A healthy indoor cyclamen will produce many flowers and leaves throughout the blooming season. Remove the dead flowers and leaves to encourage more flowering and keep the whole plant looking tidy. Tug or snip off each dead flower stalk or leaf at its base.

Potting and Repotting Indoor Cyclamen

After keeping your cyclamen blooming year after year, eventually you will need to repot your plant into a slightly larger container. When your plant outgrows its pot, wait until fall when new growth appears and then move it to a larger container. Provide fresh houseplant potting mix to ensure good drainage. Keep the top of the cyclamen tuber showing above the soil, like you had in the original pot. Use a clay pot to reduce chances of soggy soil.

Frequently Asked Questions

  • Why is my indoor cyclamen dying?

    Cyclamen bloom in the winter and go dormant in the summer, so it looks like they’re dying in the spring even though this is normal. However, you can avoid truly fatal problems by giving the plants a cool room temperature, bright but not direct light, moist but not soggy soil, good drainage, and extra humidity from a pebble tray.

  • How can I help my cyclamen bloom year after year?
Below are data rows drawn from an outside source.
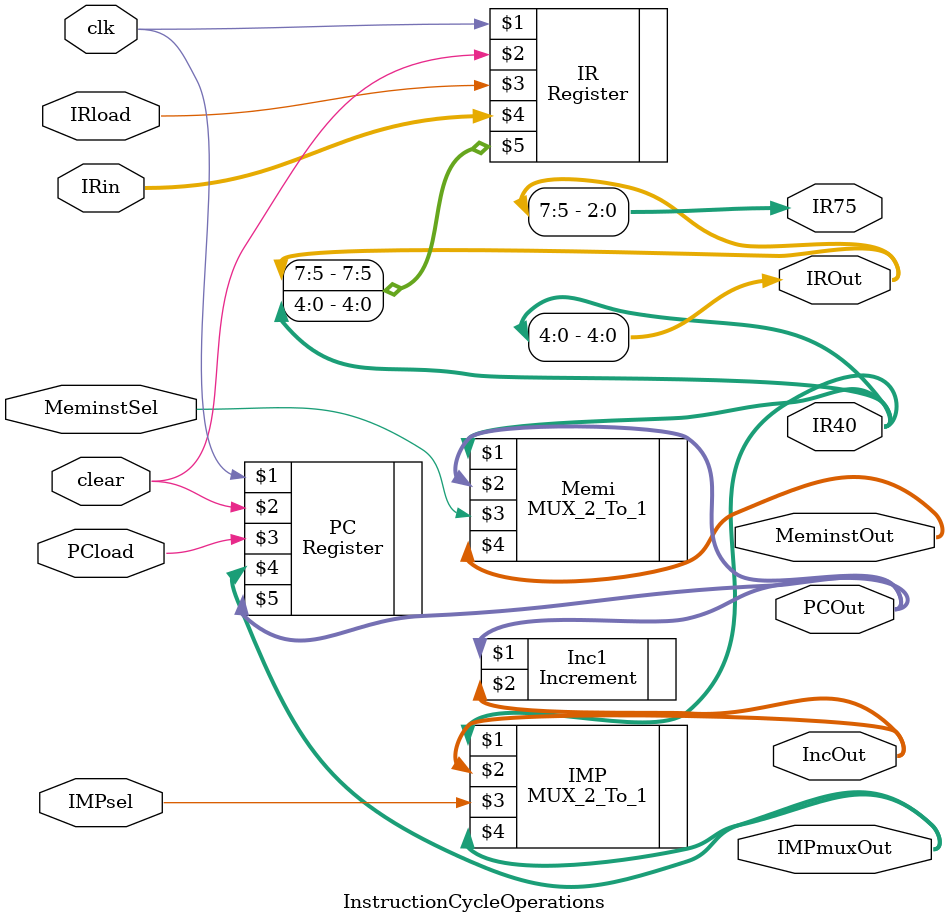
<source format=v>
module InstructionCycleOperations(clk,clear,IRload,PCload,IMPsel,MeminstSel,
IRin,MeminstOut,IR75,IR40,IROut,PCOut,IMPmuxOut,IncOut);
 
 
  input clk,clear,IRload,PCload,IMPsel,MeminstSel;
  input  [7:0]IRin; 
  
  output [4:0]MeminstOut;
  output [2:0]IR75;
  output [4:0]IR40;
  output [7:0]IROut;
  output [4:0]PCOut;
  output [4:0]IMPmuxOut;
  output [4:0]IncOut;
  
  assign IR75[2:0] = IROut[7:5];
  assign IR40 = IROut[4:0];
  
  Register #(.n(8)) IR(clk,clear,IRload,IRin,IROut);
  MUX_2_To_1 #(.n(5)) IMP(IR40,IncOut,IMPsel,IMPmuxOut);
  Register #(.n(5)) PC(clk,clear,PCload,IMPmuxOut,PCOut);
  Increment #(.n(5)) Inc1(PCOut,IncOut);
  MUX_2_To_1 #(.n(5)) Memi(IR40,PCOut,MeminstSel,MeminstOut);
  
  endmodule
	
</source>
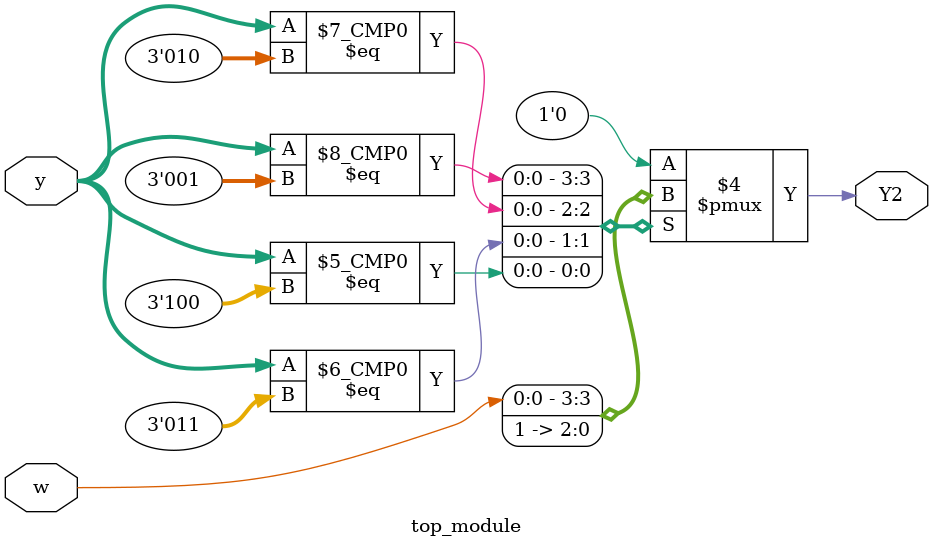
<source format=sv>
module top_module(
    input [3:1] y,
    input w,
    output reg Y2);
    
    always @(*) begin
        case (y)
            3'b000: Y2 = 0;  // State A
            3'b001: Y2 = w;  // State B
            3'b010: Y2 = 1;  // State C
            3'b011: Y2 = 1;  // State D
            3'b100: Y2 = 1;  // State E
            3'b101: Y2 = 0;  // State F
            default: Y2 = 0; // Default fallback for safety
        endcase
    end
endmodule

</source>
    To encourage a cyclamen to bloom again the next year, once the leaves turn yellow, cut them off. Reduce watering and stop fertilizing the plant. Move it to a shady indoor spot and begin to water and fertilize again in late summer. As leaves grow, bring it back to a bright, cool room for the fall and winter.

  • Can I save my potted cyclamen that dried out?

    To revive a dried-out cyclamen, soak the container in 1 inch of water for 20 minutes, then let the container drain well. Monitor the soil moisture carefully for the following two weeks, adding water as soon as the top of the soil feels dry.